Institut für Rechtsextremismusforschung (IRex)

Die Stärkung der Demokratie und Widerstandsfähigkeit (zivil-)gesellschaftlicher und staatlicher Strukturen gegen rechtsextreme Ideologien und Praktiken mit wissenschaftlichen Mitteln ist ein Leitmotiv des IRex.

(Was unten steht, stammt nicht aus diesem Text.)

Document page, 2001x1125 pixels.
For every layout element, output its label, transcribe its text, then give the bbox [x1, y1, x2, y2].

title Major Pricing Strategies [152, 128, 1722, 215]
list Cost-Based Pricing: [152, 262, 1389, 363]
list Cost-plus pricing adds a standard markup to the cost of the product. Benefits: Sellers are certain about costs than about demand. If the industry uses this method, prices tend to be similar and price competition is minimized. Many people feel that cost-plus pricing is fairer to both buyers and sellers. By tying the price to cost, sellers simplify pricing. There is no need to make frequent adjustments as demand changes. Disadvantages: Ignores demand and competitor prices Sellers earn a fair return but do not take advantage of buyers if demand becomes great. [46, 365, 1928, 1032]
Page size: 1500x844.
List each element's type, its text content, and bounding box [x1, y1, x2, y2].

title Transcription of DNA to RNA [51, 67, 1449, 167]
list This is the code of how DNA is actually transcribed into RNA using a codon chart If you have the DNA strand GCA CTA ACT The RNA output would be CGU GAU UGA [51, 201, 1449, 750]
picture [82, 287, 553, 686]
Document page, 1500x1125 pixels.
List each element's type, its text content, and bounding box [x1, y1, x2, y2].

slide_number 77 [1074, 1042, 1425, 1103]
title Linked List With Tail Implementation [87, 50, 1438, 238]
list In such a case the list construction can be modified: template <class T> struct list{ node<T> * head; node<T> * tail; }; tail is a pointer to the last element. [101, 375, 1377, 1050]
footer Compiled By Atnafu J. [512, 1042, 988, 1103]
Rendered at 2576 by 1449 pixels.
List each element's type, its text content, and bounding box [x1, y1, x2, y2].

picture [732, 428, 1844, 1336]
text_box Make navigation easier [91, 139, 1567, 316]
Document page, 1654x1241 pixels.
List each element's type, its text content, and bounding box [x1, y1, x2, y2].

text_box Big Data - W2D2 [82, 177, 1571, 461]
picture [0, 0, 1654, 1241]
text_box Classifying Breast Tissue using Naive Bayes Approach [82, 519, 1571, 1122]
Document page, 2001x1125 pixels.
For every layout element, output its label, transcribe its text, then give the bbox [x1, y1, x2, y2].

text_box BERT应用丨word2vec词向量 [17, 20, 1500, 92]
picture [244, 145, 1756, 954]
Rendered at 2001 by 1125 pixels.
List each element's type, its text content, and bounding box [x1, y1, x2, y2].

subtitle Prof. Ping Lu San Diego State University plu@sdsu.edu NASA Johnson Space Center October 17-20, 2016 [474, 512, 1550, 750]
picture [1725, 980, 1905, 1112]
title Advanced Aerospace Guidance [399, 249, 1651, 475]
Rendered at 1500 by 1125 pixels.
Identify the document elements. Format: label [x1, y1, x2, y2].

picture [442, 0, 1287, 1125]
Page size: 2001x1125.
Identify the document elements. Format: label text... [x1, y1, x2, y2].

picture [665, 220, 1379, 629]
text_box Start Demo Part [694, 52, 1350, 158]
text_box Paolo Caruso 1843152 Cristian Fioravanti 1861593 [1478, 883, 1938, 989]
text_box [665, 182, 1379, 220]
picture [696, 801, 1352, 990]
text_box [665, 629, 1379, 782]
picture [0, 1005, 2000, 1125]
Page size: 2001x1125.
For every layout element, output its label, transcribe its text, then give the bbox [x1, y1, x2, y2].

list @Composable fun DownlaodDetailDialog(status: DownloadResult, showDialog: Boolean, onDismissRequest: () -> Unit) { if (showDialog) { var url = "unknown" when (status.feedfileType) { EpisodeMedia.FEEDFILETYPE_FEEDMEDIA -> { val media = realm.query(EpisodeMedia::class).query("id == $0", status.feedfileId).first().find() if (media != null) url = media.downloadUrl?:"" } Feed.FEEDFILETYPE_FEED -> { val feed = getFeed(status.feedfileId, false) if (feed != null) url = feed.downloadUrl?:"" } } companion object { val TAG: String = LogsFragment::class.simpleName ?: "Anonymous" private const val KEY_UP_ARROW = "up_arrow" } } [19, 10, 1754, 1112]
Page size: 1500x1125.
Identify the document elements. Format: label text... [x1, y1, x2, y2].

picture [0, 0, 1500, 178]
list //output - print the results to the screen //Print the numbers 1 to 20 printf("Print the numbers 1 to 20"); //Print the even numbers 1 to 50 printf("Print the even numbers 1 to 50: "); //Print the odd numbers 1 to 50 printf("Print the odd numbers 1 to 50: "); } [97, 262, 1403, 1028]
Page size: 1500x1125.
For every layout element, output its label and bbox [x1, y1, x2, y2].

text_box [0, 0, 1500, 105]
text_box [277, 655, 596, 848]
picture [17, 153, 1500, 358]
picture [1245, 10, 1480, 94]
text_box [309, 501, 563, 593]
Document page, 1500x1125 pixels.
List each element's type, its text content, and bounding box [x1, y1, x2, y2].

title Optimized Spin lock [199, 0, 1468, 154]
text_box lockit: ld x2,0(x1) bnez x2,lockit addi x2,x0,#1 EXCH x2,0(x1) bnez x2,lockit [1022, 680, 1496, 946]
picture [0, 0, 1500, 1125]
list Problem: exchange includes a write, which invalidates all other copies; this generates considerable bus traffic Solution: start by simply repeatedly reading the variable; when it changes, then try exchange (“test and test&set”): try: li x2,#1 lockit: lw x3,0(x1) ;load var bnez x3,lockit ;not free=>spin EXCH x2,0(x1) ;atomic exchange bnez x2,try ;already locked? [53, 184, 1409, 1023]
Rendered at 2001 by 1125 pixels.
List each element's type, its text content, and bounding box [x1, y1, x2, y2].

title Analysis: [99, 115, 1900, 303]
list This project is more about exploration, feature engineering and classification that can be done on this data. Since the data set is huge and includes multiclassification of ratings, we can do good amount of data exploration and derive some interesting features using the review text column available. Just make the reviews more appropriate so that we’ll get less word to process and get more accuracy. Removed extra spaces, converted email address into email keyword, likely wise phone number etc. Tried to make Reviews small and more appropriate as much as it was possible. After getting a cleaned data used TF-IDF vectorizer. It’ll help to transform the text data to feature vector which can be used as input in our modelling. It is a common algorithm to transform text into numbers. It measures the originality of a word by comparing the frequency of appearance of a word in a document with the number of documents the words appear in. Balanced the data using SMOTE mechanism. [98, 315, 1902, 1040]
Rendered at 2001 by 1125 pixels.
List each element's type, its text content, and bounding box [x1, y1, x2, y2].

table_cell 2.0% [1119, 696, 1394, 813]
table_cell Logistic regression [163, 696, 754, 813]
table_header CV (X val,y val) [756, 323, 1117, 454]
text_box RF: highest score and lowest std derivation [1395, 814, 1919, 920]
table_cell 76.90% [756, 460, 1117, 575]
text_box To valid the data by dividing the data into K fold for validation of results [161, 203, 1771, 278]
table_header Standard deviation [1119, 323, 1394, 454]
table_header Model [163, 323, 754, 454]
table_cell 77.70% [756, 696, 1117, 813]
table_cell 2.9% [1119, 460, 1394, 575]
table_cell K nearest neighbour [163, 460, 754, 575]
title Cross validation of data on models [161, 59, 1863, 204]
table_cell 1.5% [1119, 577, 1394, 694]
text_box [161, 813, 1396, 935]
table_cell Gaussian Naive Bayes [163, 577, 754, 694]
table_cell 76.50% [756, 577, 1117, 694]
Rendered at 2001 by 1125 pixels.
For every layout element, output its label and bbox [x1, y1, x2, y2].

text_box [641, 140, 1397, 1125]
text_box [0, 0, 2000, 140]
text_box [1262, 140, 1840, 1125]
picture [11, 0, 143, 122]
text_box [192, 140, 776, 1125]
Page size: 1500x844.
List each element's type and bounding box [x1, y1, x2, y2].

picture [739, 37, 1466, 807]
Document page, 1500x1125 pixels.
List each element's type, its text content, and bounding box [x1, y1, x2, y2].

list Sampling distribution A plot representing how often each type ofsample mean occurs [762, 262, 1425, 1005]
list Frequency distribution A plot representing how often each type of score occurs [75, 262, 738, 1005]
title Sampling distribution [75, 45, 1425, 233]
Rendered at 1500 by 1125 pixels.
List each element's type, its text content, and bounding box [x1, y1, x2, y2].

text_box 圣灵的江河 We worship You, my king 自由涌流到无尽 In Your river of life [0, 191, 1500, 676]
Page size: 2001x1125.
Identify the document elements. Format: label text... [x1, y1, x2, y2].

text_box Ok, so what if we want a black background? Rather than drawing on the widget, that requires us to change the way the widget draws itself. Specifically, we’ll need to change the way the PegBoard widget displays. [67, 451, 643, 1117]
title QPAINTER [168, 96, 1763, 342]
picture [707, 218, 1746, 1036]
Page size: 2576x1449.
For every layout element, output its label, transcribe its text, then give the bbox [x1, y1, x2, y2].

Das Institut erforscht den Rechtsextremismus und seine gesellschaftlichen Einbettungen. Die Forschungsergebnisse sollen dazu beitragen, die Demokratie in Staat und Zivilgesellschaft zu stärken. Wissenschaftler*innen verschiedener Fachrichtungen  untersuchen den Rechtsextremismus und seine gesellschaftlichen Einbettungen in Baden-Württemberg und darüber hinaus. Drei Professuren, darunter die bundesweit erste Professur für Rechtsextremismusforschung im Bereich Politikwissenschaft, werden dauerhaft vom Land Baden-Württemberg finanziert. Zusätzlich wird eine vierte Professur für sozialwissenschaftliche Antisemitismusforschung eingerichtet.

Die transdisziplinäre Forschung des IRex zielt auf ein Verständnis der politischen und lebensweltlichen Dimensionen des Rechtsextremismus ab. Die Forschungsergebnisse sollen eine gelebte und an den allgemeinen Menschenrechten ausgerichtete demokratische Grundhaltung fördern. Dialog und Wissenstransfer sind für das IRex zentral. Das Institut kooperiert mit Organisationen und Personen aus Wissenschaft, Staat und Gesellschaft in allen Phasen von Forschung und Vermittlung.

Dafür werden Forschungsfragen im Dialog mit Partner*innen aus Forschung, Praxis, Staat und Zivilgesellschaft erarbeitet und die Ergebnisse auf verschiedenen gesellschaftlichen Ebenen adressat*innengerecht kommuniziert.